Membrane potential refers to the difference in electrical charge between the inside and outside of a neuron. This is the plasma or cell membrane of the neuron. It separates the inside of the cell from the outside environment; we’ll say this is the inside and this is the outside of the neuron. The difference in electrical charge develops due to the grouping of ions on the inside and outside of the membrane. Ions are atoms that have either lost or gained electrons and thus have a positive or negative charge.
There are a variety of ions found in the human body; several play an important role in the membrane potential of neurons. There are positively charged sodium ions, represented by these blue circles and negatively charged chloride ions, represented by these green circles. When a neuron is at rest, the sodium ions and chloride ions are more prevalent outside of the cell. There are also positively charged potassium ions, represented by these yellow circles and various negatively charged ions, often referred to as organic anions represented by these grey circles (anion is simply a term for a negatively charged ion).

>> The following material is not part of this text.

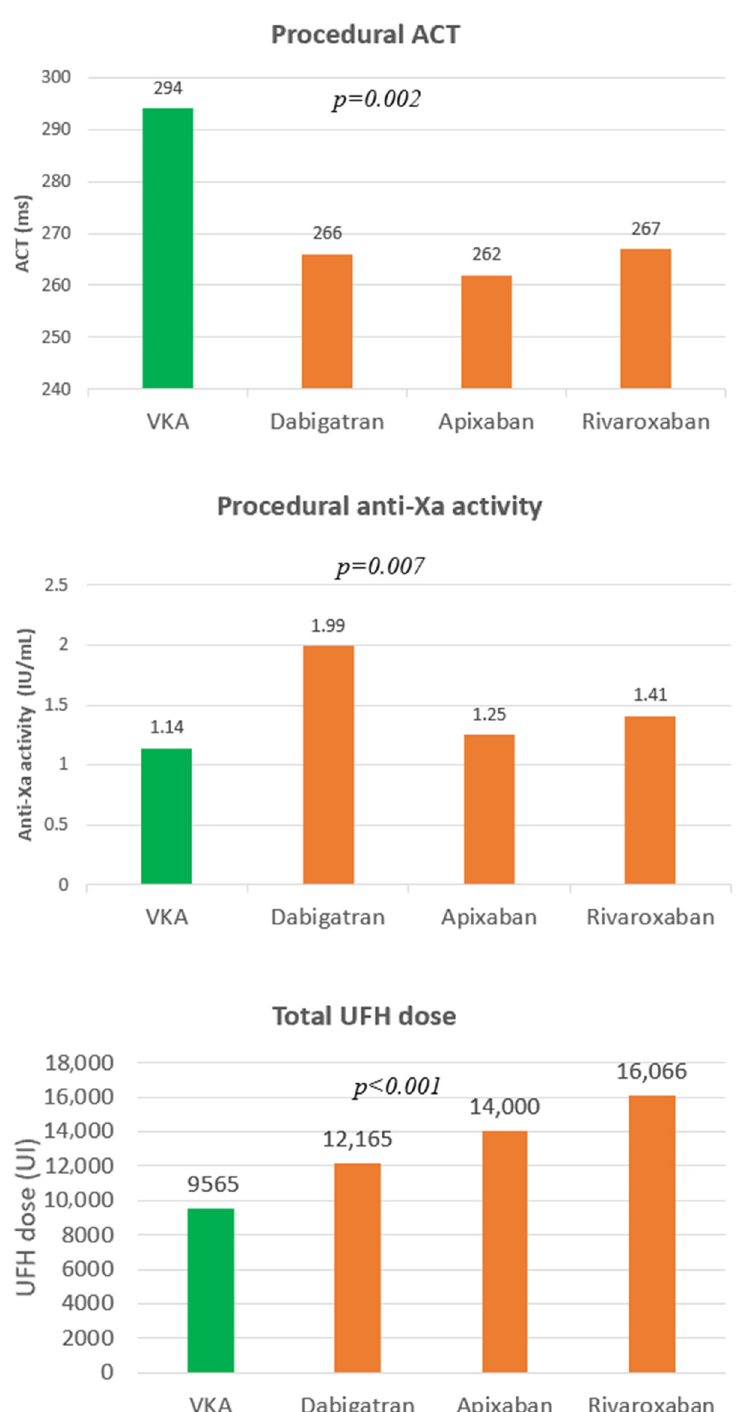
Figure 2. Mean ACT, anti-Xa activity, and UFH dose depending on anticoagulant type. The p -values represent those of the respective tests between VKA and DOACs groups.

When a neuron is at rest, the potassium ions and organic anions are more prevalent inside the cell. At rest, the inside of the neuron is more negatively charged than the outside, causing the resting membrane potential of an average neuron to be around -70 mV.
One way this potential is maintained is through a mechanism known as the sodium-potassium pump. This is a transport protein that uses energy to constantly pump three sodium ions out of the cell while at the same time pumping two potassium ions into the cell. Because there are more positive ions being pumped out than negative, it helps to keep the membrane potential negative.
Unlike other ions, potassium tends to move fairly easily across the cell membrane through ion channels, which are membrane spanning proteins that allow ions to pass through. Potassium will pass out of the neuron until it reaches the point where it is at an equilibrium---when forces like diffusion aren’t pushing it in one direction or the other. At this point, the membrane potential of the neuron is around -65 to -70 mV, which is known as the resting membrane potential.
REFERENCE:
Purves D, Augustine GJ, Fitzpatrick D, Hall WC, Lamantia AS, McNamara JO, White LE. Neuroscience. 4th ed. Sunderland, MA. Sinauer Associates; 2008.